# TRY IT
Nothing but the lines from the one with "[456,267,466,279] 2 -> [578,497,609,511] two" down to the one with "[244,325,317,340] database ->" should be returned, exactly and with both ends included, from the material below.

---------- EXERCISE DATA

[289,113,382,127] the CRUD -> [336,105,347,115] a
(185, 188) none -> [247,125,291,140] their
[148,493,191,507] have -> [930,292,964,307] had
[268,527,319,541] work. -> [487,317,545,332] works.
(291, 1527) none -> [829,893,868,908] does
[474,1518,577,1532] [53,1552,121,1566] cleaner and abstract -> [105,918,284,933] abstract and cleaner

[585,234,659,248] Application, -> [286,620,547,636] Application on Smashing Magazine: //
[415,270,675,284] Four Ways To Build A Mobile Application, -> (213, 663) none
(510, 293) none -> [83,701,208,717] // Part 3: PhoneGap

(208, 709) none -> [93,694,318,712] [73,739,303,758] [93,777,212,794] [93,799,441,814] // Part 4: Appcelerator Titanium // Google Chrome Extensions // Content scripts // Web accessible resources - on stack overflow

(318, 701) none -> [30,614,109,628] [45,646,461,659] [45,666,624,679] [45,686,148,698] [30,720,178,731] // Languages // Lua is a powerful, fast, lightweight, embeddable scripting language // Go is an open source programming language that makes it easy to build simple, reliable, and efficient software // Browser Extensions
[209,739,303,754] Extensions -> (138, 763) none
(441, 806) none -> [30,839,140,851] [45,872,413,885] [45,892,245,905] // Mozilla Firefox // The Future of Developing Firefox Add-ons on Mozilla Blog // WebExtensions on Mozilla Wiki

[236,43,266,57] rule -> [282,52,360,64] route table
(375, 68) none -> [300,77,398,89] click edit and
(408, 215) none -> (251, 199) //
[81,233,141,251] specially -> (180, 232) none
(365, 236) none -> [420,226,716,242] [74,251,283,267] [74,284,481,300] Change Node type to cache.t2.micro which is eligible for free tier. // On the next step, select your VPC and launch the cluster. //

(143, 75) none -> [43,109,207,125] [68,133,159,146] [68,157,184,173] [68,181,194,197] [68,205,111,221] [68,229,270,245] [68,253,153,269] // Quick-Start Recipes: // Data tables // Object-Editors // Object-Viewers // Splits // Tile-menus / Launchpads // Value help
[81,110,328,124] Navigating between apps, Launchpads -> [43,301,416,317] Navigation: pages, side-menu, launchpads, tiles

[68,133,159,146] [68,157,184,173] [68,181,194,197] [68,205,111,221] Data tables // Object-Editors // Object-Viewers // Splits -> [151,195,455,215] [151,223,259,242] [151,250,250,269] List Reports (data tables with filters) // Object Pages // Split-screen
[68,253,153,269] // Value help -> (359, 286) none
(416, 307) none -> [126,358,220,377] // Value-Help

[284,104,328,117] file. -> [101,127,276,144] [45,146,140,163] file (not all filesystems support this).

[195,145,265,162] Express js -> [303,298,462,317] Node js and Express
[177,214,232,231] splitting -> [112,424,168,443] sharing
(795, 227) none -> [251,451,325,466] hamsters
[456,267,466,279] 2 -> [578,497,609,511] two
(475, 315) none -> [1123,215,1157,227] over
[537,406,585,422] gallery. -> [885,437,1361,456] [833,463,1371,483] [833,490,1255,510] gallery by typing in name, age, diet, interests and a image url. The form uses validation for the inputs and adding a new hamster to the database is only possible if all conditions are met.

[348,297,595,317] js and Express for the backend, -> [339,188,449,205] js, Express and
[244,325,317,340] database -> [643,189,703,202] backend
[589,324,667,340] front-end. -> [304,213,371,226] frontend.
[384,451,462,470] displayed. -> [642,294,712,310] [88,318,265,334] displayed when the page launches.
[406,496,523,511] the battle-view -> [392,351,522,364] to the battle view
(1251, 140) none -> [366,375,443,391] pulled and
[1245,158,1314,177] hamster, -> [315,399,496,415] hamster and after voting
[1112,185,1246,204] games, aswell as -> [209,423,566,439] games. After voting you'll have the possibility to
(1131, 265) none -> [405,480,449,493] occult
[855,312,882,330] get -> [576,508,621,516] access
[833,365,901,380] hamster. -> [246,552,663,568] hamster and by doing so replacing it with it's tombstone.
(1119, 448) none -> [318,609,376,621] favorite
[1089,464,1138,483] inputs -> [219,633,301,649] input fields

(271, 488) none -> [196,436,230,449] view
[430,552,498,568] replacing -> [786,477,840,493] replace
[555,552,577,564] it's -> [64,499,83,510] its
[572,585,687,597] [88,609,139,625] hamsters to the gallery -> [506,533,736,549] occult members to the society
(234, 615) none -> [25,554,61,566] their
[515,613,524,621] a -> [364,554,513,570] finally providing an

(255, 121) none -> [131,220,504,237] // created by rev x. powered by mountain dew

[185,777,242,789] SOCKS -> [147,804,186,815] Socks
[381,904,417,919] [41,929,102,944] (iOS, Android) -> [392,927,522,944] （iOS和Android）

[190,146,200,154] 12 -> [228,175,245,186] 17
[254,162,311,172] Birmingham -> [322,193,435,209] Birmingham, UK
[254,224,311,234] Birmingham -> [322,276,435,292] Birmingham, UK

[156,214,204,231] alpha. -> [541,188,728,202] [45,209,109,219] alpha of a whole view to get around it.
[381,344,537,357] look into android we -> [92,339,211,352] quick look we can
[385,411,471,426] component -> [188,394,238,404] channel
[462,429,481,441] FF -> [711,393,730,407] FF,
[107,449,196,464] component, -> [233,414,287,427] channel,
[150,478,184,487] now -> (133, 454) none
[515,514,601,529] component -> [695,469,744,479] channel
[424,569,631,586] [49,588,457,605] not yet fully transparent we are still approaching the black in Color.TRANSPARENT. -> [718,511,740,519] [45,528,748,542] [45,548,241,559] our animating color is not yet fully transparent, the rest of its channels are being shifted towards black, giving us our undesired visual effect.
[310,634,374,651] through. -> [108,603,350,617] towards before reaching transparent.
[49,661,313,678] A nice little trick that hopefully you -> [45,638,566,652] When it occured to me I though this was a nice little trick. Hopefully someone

--------------------

# REPLY
[456,267,466,279] 2 -> [578,497,609,511] two
(475, 315) none -> [1123,215,1157,227] over
[537,406,585,422] gallery. -> [885,437,1361,456] [833,463,1371,483] [833,490,1255,510] gallery by typing in name, age, diet, interests and a image url. The form uses validation for the inputs and adding a new hamster to the database is only possible if all conditions are met.

[348,297,595,317] js and Express for the backend, -> [339,188,449,205] js, Express and
[244,325,317,340] database -> [643,189,703,202] backend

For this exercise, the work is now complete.